MSM of the conformational dynamics of residues 60–70 based on the AT simulations. (A) MSM microstate transitions and representative structures. Yellow circles indicate the two lowest energy macrostate centers from which representative structures (B,C) were extracted. (B) Residues 60–7 in an α-helical conformation and generated from a region that is structurally close to the conformation at the start of the trajectory. (C) Break in the helix such that the peptide backbone around residues 60–70 folds back on itself. (D) Schematic representation of the dynamic structure of αS bound to an anionic membrane showing helix 1 in blue, the interhelix loop around residue 40 in green, helix 2 in cyan, the dynamic break/possible β-sheet region centered around residue ∼65 in yellow, and the C-terminal disordered region in red. The potential seed region for subsequent amyloid formation is indicated by the yellow schematic labeled β.

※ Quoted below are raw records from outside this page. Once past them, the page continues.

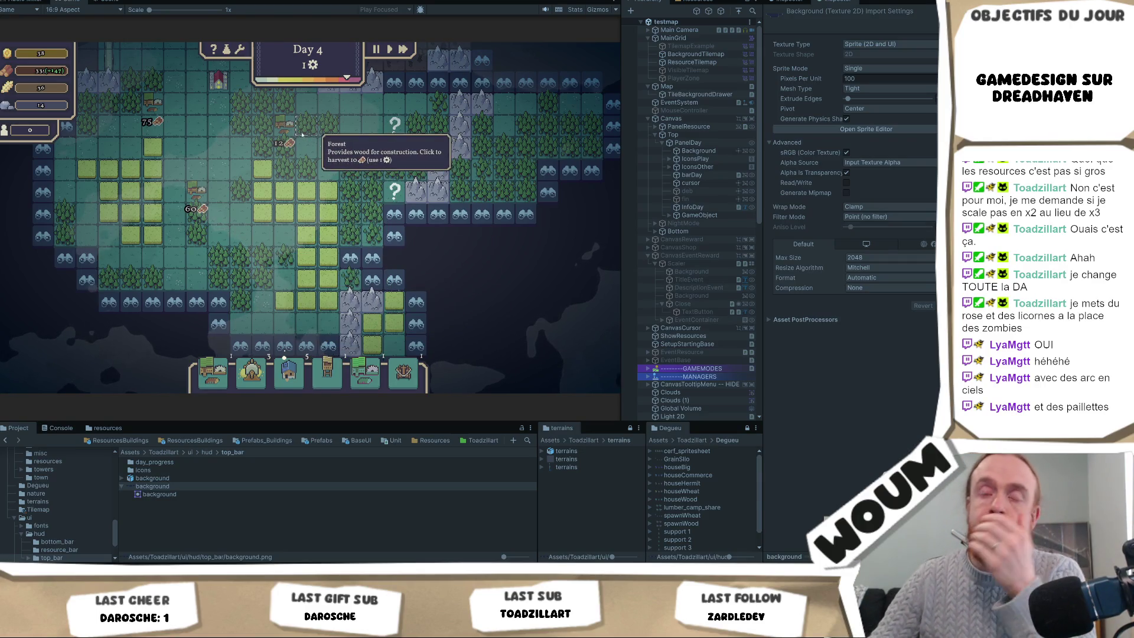
mouse_move(308, 139)
mouse_down()
mouse_move(332, 268)
mouse_move(352, 210)
mouse_up()
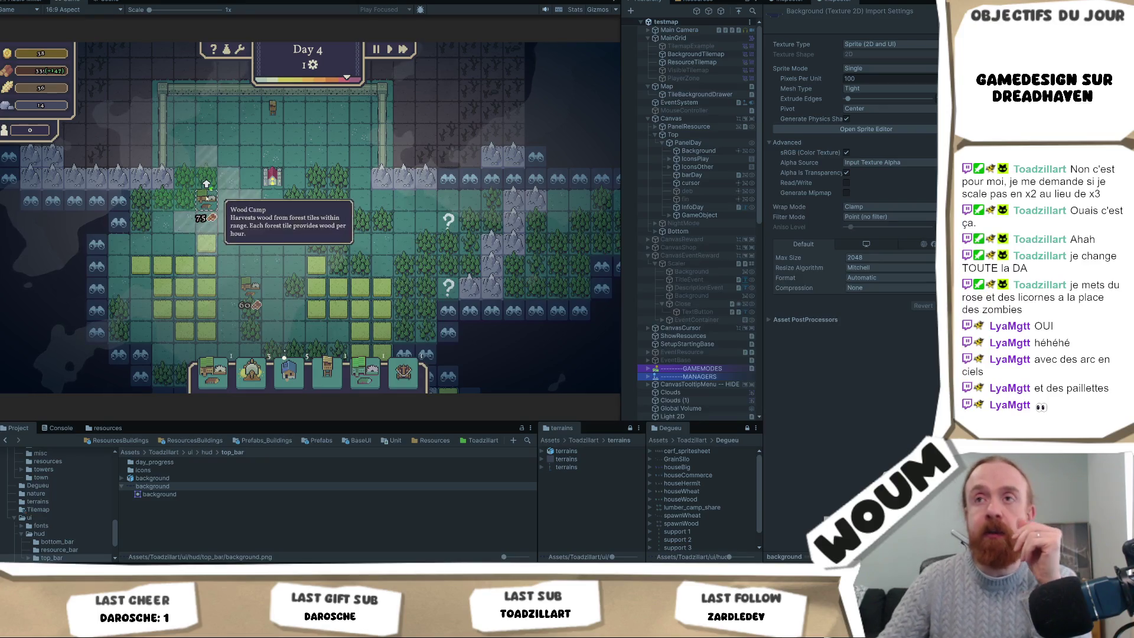
key(w)
key(w)
key(w)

This local structure with a bend around residue V66 (Figure C) is of potential interest because amyloid structures for αS determined by cryo-EM[91,92] show a kernel structure near the dimer interface, which also has a bend around V66. Furthermore, biophysical studies of a peptide fragment αS(71–82) corresponding to close to this region demonstrate its propensity to form a β-sheet structure when bound to anionic lipid membranes. Our simulations thus suggest an attractive hypothesis (Figure D) in which a dynamic non-helical conformation formed on the bilayer surface could act as a potential seed for subsequent amyloid formation. Interestingly, a small molecule thought to interact with residues around 53–73 inhibits in vitro aggregation of αS.[93]

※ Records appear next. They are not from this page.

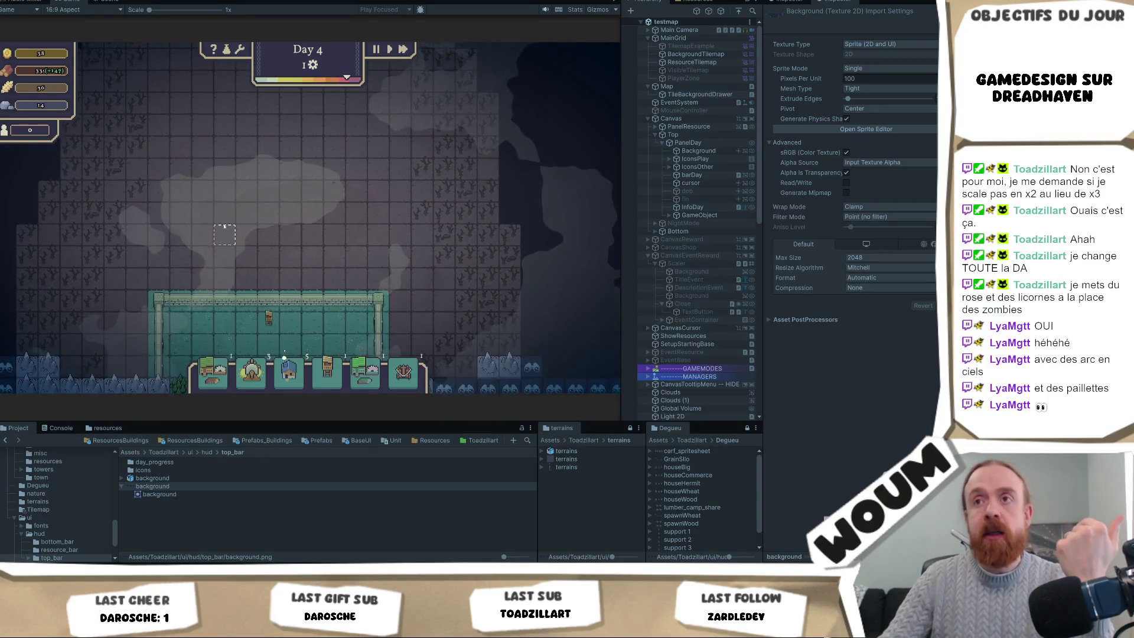
key(s)
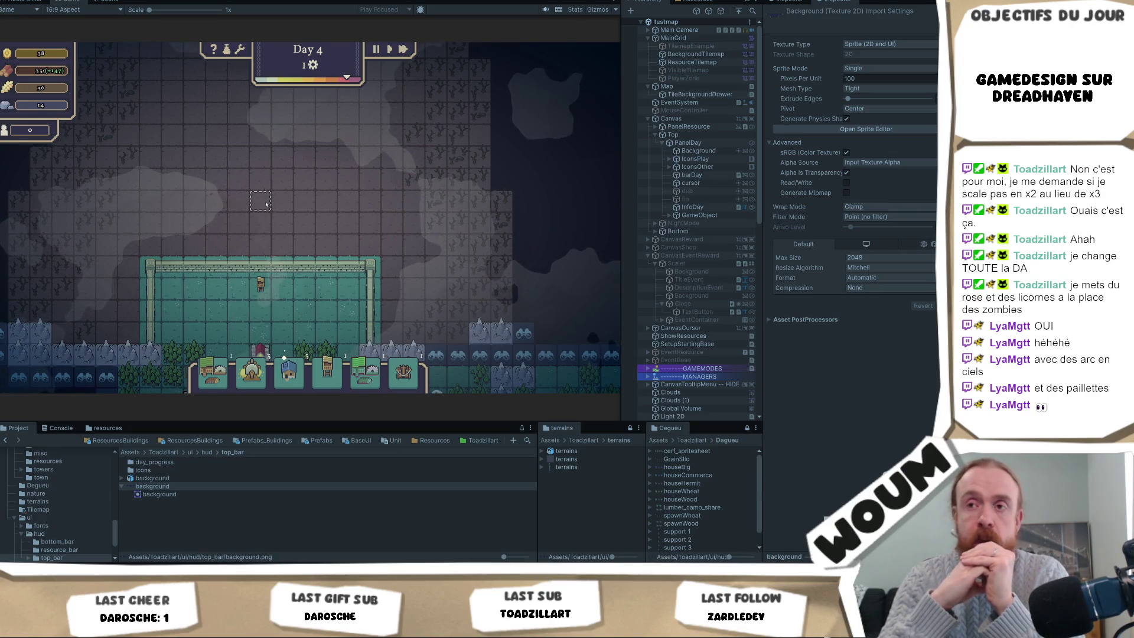
key(s)
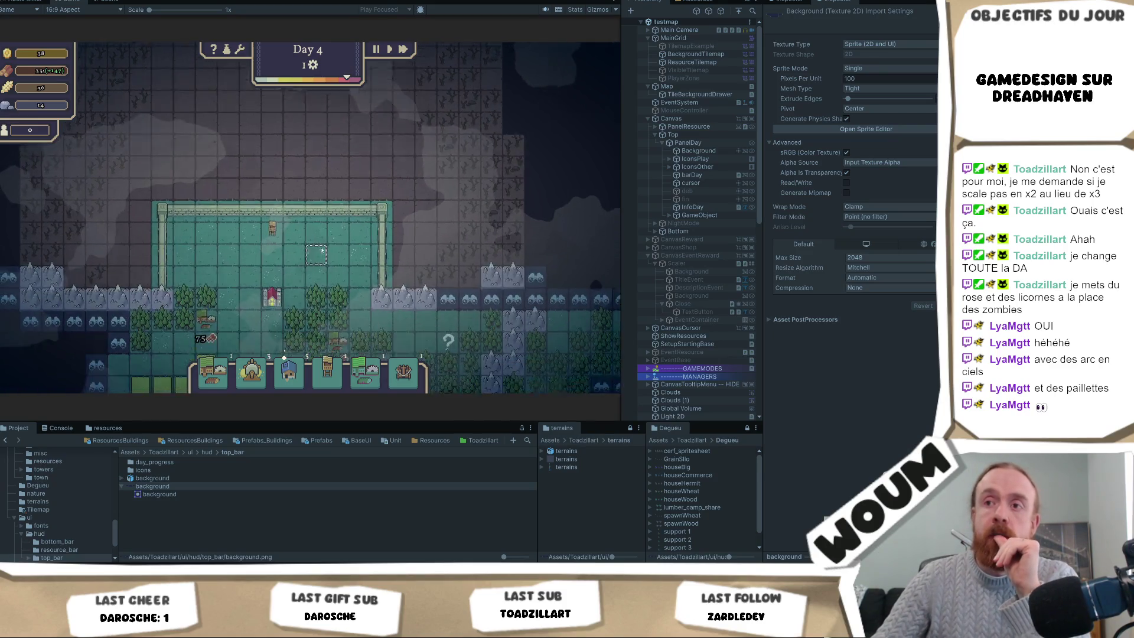
drag(321, 250, 324, 236)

Discussion and Conclusions

We have performed a multiscale MD simulation study along with biophysical measurements to explore the membrane-bound state(s) of αS. CG simulations, initiated from the structure of detergent micelle-bound αS as a representative folded state of the protein, suggest that major contacts between the protein and an anionic lipid bilayer involve the N-terminal helix and interhelical loop region. Recognizing the possible effects of restraints on the secondary structure within a CG simulation, we performed subsequent AT MD simulations, the analysis of which was aided via the construction of an MSM. These AT simulations (sampling conformational flexibility from three different CG-generated poses for membrane-bound αS) indicate the formation of a flexible non-helical region in the center of the initial helix 2 region, around residues 60–70; Figure D. This is in good agreement with NMR chemical shift data for αS bound to anionic phospholipid bicelles. Additionally, intramolecular contacts as identified by MD simulations were supported by chemical XLMS. The robustness of our findings is, thus, shown with a set of model membrane systems, a crucial finding given the high sensitivity of αS to the membrane system employed. MSMs based on the AT simulations revealed that the region around residues 60–70 can undergo a conformational transition to form a bend in the center of this region, which in turn correlates with a key bend in the proposed structure of amyloid fibrils formed by αS. Interestingly, recent solid state NMR data suggest that a peptide fragment close to this region of αS (residues 71–82) forms a β-sheet when bound to anionic lipid bilayers.[32] Deep mutational scanning suggests formation of an extended membrane-bound α-helical conformation from residues 1–90 when αS is expressed in yeast, but these data are also consistent with increased dynamics in the C-terminal regions of this helix (e.g., residues ∼70 onwards).[29] Taking together these and related recent studies, our results suggest that by characterizing the interplay between the dynamic nature of membrane-bound αS (Figure D), its interactions with anionic lipids, and the role of such lipids (e.g., PIPs) in cellular localization,[33] we will eventually understand the relationship between the physical chemistry and biology of this complex membrane-binding protein.